■ **Exercise description**
Extract each line from the items below that contains the string "many". Case counts.

----- Task input

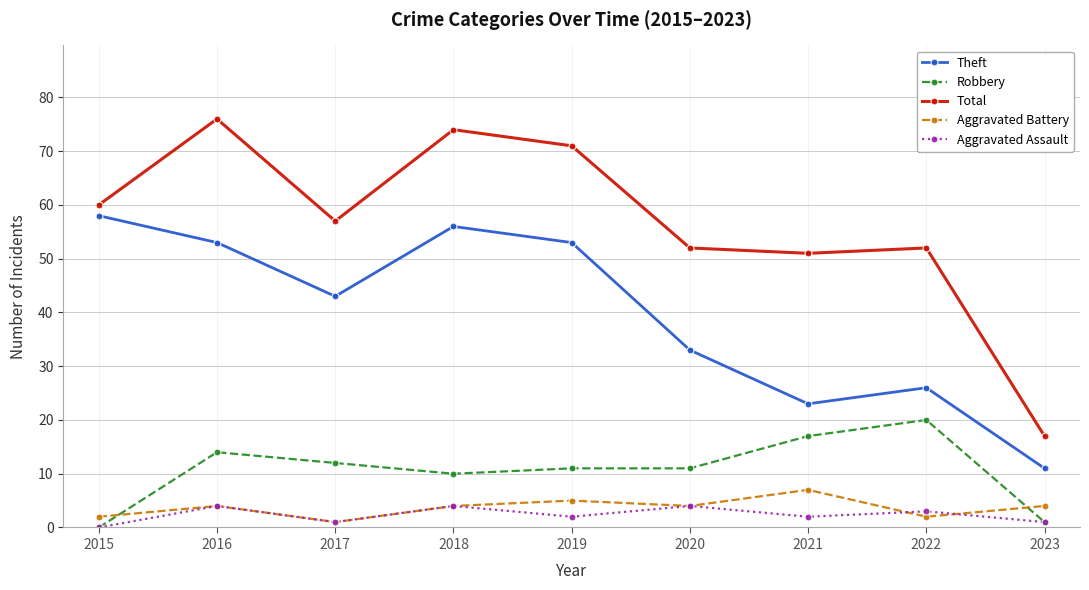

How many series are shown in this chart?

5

----------
----- Task input

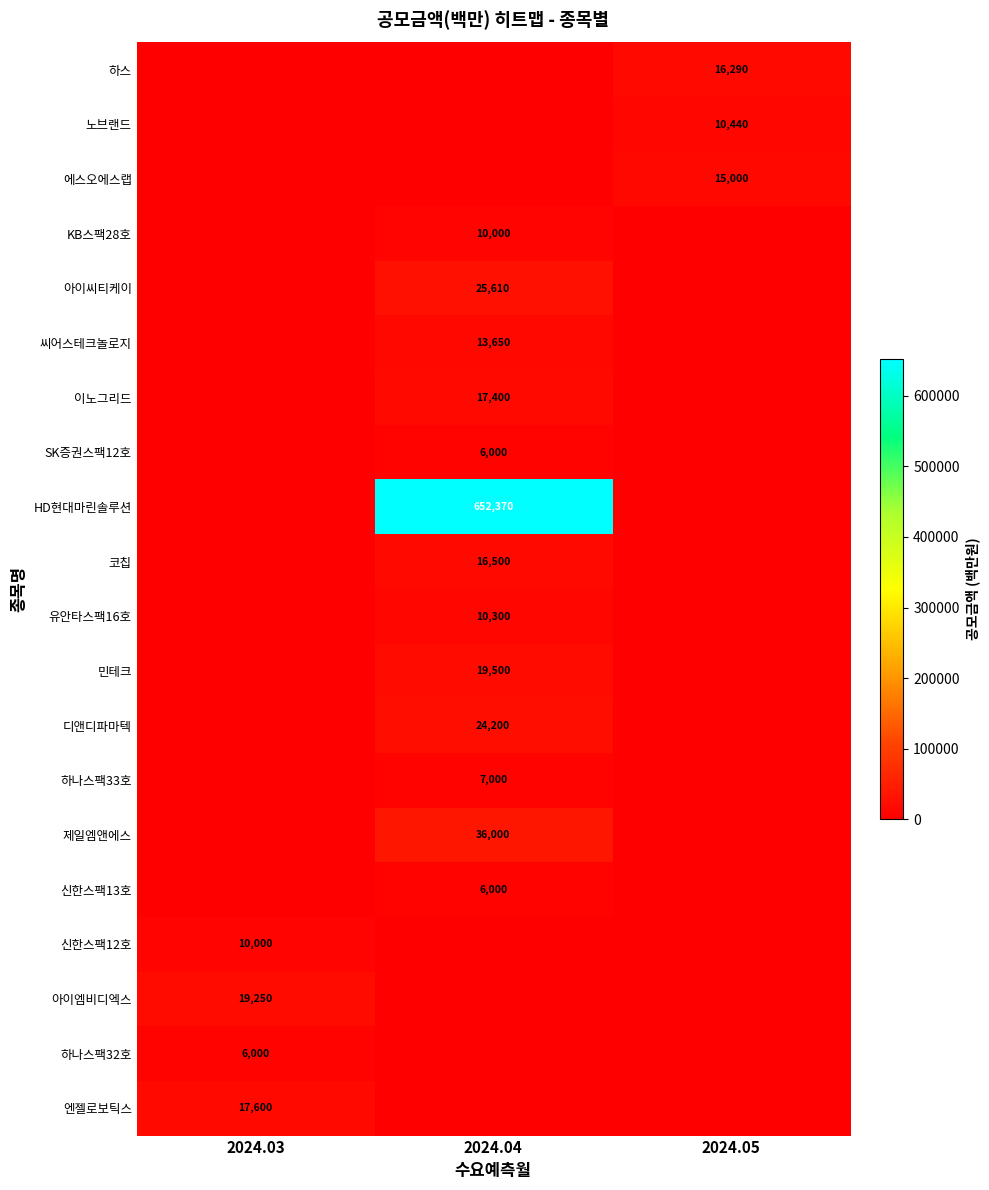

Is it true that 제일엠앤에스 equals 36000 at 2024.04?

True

----------
----- Task input

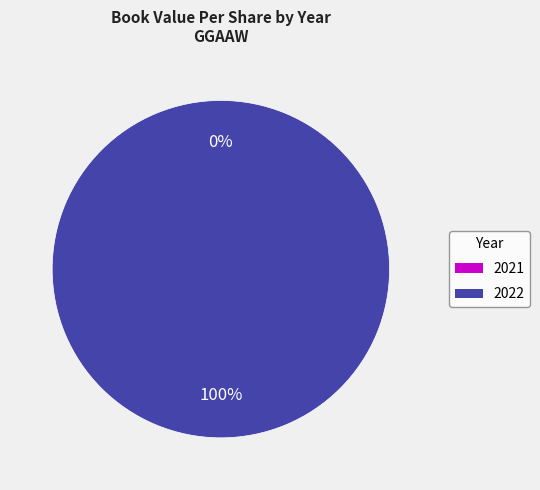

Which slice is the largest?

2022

----------

■ **Exercise output**
How many series are shown in this chart?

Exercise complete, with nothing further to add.